Armando e Mário esperavam com expectativa a resposta de Beatriz.
"Sim, senhor, está comigo as passagens. E está tudo certo. Mais alguma coisa, doutor?"
Armando sentia uma mistura de desapontamento e alivio, por talvez estar errado e ter sido apenas um sonho mas aliviado por que não era certo que ela descobriria a farsa e continuaria com ele. Ele só sabia de uma coisa, não entender como amou Beatriz de uma forma tão grande e tão rapidamente.
Seus pensamentos foram atrapalhados por Marcela que batia a porta e gritava por ele para abrir a porta.
"Betty, não deixe que ela me veja aqui. Diga que não estou."
"Mas, doutor... Tudo bem."
Mário o puxou para dentro da salinha de Betty para que Marcela não os visse.
"Você está louco, Armando? Ela vai armar um escândalo se você não aparecer. Você sabe ao menos o que está acontecendo?"

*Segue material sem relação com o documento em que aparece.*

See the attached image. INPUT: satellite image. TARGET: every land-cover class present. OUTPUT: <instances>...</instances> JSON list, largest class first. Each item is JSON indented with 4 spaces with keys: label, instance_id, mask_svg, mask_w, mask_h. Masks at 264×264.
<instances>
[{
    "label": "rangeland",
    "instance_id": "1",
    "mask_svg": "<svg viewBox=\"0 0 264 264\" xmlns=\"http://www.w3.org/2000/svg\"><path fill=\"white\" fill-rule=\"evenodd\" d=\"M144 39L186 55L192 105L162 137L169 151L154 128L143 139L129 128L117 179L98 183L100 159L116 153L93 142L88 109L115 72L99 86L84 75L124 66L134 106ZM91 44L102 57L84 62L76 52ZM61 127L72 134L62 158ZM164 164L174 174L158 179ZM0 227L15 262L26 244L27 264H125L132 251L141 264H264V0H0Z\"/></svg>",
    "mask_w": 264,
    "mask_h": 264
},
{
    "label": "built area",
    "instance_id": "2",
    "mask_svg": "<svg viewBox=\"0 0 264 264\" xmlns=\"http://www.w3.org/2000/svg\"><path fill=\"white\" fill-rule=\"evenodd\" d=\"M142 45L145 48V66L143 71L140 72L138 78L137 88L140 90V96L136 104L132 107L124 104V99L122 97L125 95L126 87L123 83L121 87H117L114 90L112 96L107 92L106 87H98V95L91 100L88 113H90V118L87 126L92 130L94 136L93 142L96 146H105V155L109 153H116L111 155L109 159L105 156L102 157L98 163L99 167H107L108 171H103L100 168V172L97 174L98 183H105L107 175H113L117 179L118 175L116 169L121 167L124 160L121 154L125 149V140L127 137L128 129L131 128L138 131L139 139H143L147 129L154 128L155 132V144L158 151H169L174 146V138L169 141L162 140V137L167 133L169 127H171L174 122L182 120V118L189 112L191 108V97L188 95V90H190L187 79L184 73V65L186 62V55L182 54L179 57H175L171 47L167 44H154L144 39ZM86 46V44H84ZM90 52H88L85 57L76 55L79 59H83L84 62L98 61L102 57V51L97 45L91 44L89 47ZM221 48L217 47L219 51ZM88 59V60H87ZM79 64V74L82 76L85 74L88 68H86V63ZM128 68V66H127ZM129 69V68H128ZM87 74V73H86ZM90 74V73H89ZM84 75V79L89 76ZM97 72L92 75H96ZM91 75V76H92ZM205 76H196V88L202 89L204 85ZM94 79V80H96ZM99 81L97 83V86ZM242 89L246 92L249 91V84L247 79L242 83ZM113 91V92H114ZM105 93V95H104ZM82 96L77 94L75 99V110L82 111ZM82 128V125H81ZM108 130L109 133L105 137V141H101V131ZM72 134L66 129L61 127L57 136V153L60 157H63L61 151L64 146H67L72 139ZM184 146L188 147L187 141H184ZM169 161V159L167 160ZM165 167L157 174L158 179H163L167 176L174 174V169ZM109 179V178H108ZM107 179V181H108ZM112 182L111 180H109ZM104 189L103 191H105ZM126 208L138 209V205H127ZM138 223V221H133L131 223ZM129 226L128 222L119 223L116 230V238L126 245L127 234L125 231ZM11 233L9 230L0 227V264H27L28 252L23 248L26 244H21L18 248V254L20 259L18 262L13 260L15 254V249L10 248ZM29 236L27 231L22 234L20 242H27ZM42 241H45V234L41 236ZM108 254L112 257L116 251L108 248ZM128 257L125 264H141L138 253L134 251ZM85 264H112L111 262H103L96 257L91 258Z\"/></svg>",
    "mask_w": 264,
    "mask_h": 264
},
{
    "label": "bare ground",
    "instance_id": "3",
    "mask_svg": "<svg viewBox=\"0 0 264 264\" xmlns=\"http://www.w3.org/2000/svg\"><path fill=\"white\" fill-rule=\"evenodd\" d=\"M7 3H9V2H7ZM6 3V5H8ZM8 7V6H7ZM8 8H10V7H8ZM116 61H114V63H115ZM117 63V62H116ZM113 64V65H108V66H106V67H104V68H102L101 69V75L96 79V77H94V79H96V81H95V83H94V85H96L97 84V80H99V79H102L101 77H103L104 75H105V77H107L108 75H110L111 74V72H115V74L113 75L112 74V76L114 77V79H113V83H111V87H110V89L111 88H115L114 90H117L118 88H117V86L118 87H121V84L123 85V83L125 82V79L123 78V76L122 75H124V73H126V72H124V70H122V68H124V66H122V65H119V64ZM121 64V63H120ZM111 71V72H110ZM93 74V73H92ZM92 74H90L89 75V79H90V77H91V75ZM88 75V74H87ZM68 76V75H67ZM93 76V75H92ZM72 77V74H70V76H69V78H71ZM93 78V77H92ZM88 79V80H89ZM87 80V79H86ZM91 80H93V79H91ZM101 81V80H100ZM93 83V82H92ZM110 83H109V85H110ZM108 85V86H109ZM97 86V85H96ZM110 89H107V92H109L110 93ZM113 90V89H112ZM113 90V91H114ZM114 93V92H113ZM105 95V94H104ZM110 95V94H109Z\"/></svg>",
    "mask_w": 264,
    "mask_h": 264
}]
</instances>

Antes que terminasse de falar, o telefone de Betty começou a tocar. Se atendesse Marcela saberia que tinha alguém ali e se continuasse tocando, sabia que Betty viria para atender, deixando provavelmente Marcela entrar.
Podia ouvir os gritos da noiva para Beatriz. Era humilhante, mas necessário, não poderia deixar Betty sofrer novamente.